*ACTION ITEM*: Convert all the text read from the data below into a JSON list of strings, one string per line, with blank lines omitted. Leave the pictures out of your answer.
(INPUT RECORDS Opens)
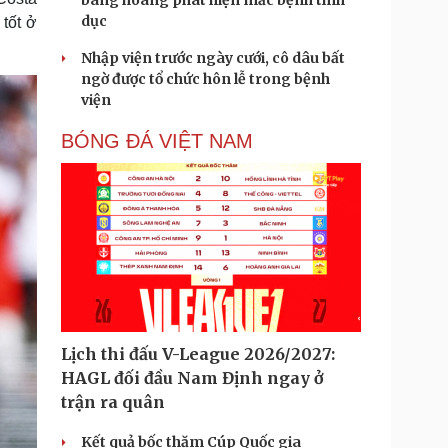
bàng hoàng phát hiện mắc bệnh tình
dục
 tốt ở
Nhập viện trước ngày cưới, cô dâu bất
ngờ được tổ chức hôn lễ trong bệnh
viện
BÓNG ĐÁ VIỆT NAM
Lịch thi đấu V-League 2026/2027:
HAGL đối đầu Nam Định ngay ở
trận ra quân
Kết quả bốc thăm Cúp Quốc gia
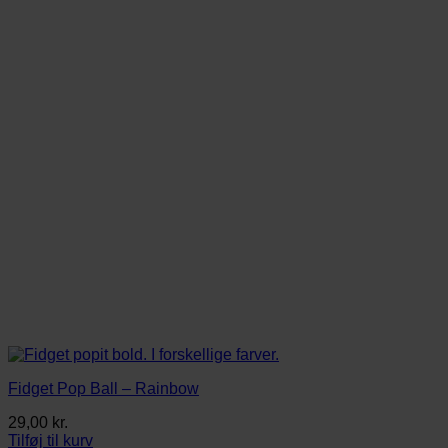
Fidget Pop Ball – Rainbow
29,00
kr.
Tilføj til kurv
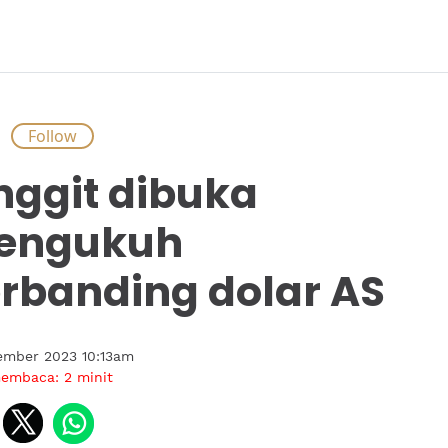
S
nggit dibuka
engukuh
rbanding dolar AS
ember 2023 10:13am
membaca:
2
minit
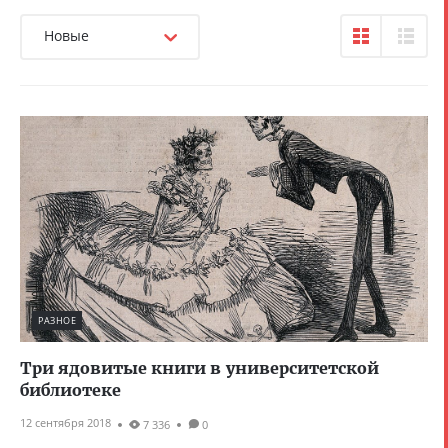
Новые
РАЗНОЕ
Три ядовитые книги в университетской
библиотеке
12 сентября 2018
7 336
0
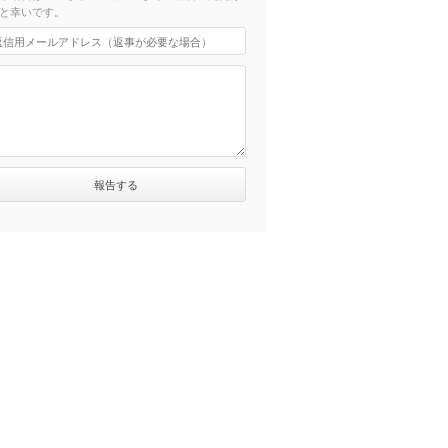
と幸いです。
(INPUT RECORDS Closes)
*REPLY TO THE EXERCISE*:
[
  "bàng hoàng phát hiện mắc bệnh tình",
  "dục",
  " tốt ở",
  "Nhập viện trước ngày cưới, cô dâu bất",
  "ngờ được tổ chức hôn lễ trong bệnh",
  "viện",
  "BÓNG ĐÁ VIỆT NAM",
  "Lịch thi đấu V-League 2026/2027:",
  "HAGL đối đầu Nam Định ngay ở",
  "trận ra quân",
  "Kết quả bốc thăm Cúp Quốc gia",
  "Fidget Pop Ball – Rainbow",
  "29,00",
  "kr.",
  "Tilføj til kurv",
  "S",
  "nggit dibuka",
  "engukuh",
  "rbanding dolar AS",
  "ember 2023 10:13am",
  "membaca:",
  "2",
  "minit",
  "Новые",
  "РАЗНОЕ",
  "Три ядовитые книги в университетской",
  "библиотеке",
  "12 сентября 2018",
  "7 336",
  "0",
  "と幸いです。"
]